Extract to read ::
══════════════════════════════
As used herein, the term "PROPRIETARY RIGHTS" means all proprietary
information of the Company, including all patents, patent applications, patent
disclosures and inventions (whether or not patentable and whether or not reduced
to practice), all trademarks, service marks, trade dress, trade names, corporate
names, domain names, copyrights, all trade secrets, confidential information,
ideas, formulae, compositions, know-how, processes and techniques, drawings,
specifications, designs, logos, plans, improvements, proposals, technical and
computer data, documentation and software, financial, business and marketing
plans, and related information and all other proprietary, industrial or
intellectual property rights relating to the Business, including those
proprietary, industrial or intellectual property rights found at the Company's
websites listed on SCHEDULE 3.14.
11
The consummation of the transactions contemplated by this Agreement
will result in the Surviving Corporation having all right, title and interest in
and to the Proprietary Rights and will not adversely affect the right of TMP or
the Surviving Corporation to continue to use the Proprietary Rights. No
registration of any Proprietary Rights is required by law. SCHEDULE 3.14 sets
forth a list and description of the copyrights, trademarks, service marks, trade
dress, trade names and domain names used or held by the Company and, where
appropriate, the date, serial or registration number, and place of any
registration thereof.
3.15 ACCOUNTS RECEIVABLE. SCHEDULE 3.15 is a true, correct and
complete listing and aging of the accounts receivable of the Company as of
December 31, 1999, determined in accordance with generally accepted accounting
principles consistently applied and which Schedule is prepared on a basis that
is consistent with the presentation in the Financial Statements and sets forth
the standard billing practices of the Company. All of such accounts receivable
have arisen in bona fide arm's length transactions in the ordinary course of
business and are valid and binding obligations of the account debtors. To the
knowledge of the Company and the Stockholders, such accounts receivable are not
subject to counterclaims or set-offs and are collectible in full in the ordinary
course of business within 120 days of the relevant invoice date, except to the
extent that reserves for doubtful accounts have been established by the Company
and set forth on SCHEDULE 3.15 and which reserves have been adequately reflected
on, and are consistent with the presentation in, the Financial Statements
attached hereto on the date hereof. The reserves for doubtful accounts
established by the Company and reflected on SCHEDULE 3.15 or on the Financial
Statements have been determined in accordance with generally accepted accounting
principles.
══════════════════════════════
Data block ::
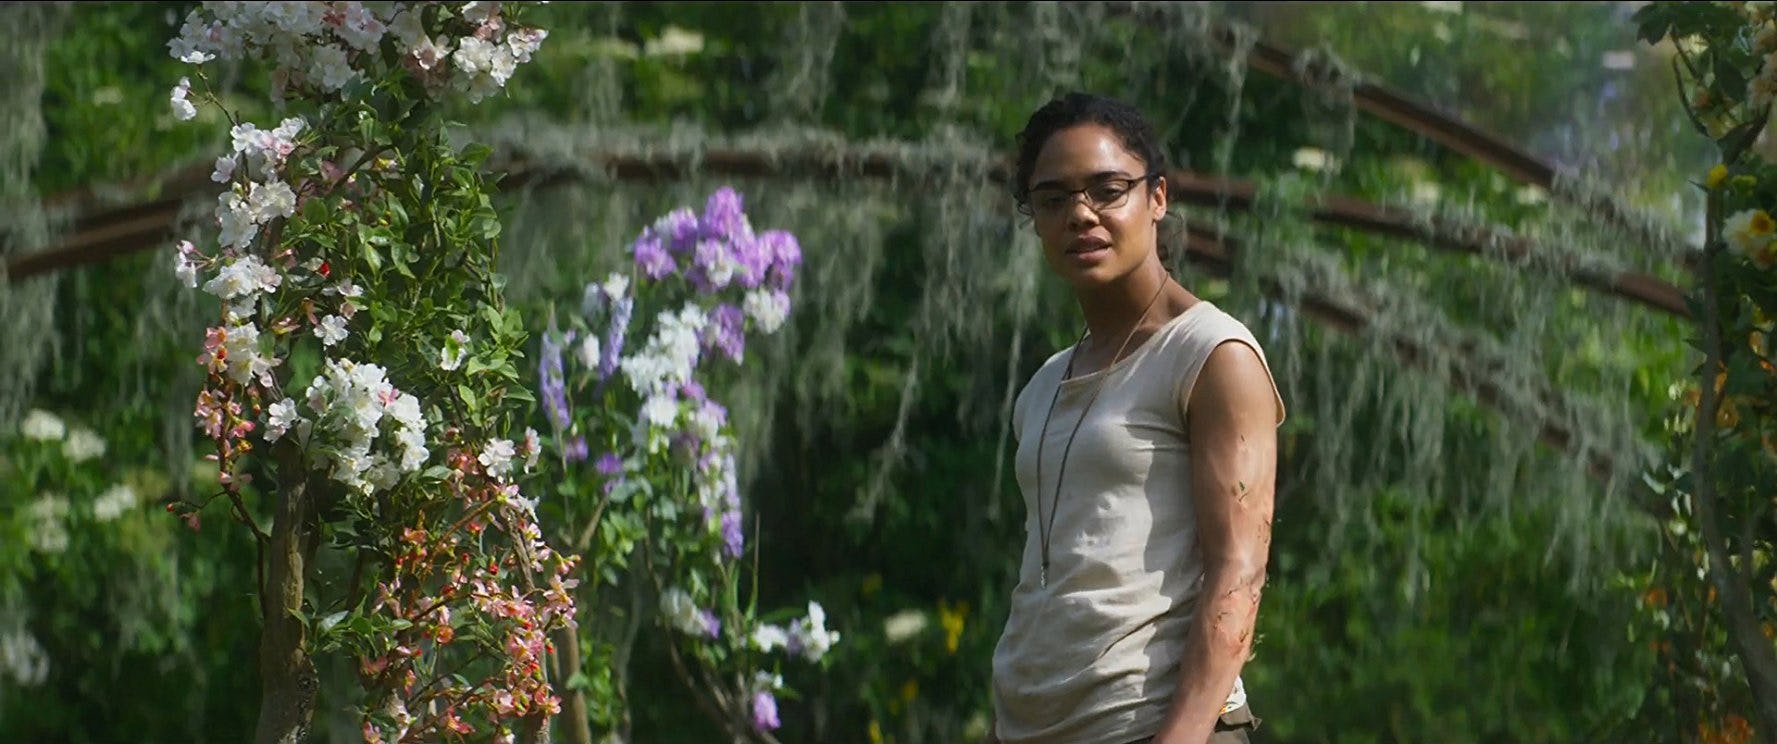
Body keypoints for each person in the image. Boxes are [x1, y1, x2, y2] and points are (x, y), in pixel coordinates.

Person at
══════════════════════════════
Questions to answer ::
1. Answer these questions from the agreement excerpt:
(a) Which schedule lists the copyrights, trademarks, service marks, trade dress, trade names and domain names used or held by the Company?
(b) As of what date does SCHEDULE 3.15 list and age the Company's accounts receivable?
(c) Within how many days of the relevant invoice date are the accounts receivable said to be collectible in full?
2. Write out word for word the passage of the agreement excerpt from "As used herein, the" up to and including "on SCHEDULE 3.14.".
Use only the agreement excerpt to respond.

Exercise results ::
1.
(a) SCHEDULE 3.14
(b) December 31, 1999
(c) 120 days

2.
As used herein, the term "PROPRIETARY RIGHTS" means all proprietary
information of the Company, including all patents, patent applications, patent
disclosures and inventions (whether or not patentable and whether or not reduced
to practice), all trademarks, service marks, trade dress, trade names, corporate
names, domain names, copyrights, all trade secrets, confidential information,
ideas, formulae, compositions, know-how, processes and techniques, drawings,
specifications, designs, logos, plans, improvements, proposals, technical and
computer data, documentation and software, financial, business and marketing
plans, and related information and all other proprietary, industrial or
intellectual property rights relating to the Business, including those
proprietary, industrial or intellectual property rights found at the Company's
websites listed on SCHEDULE 3.14.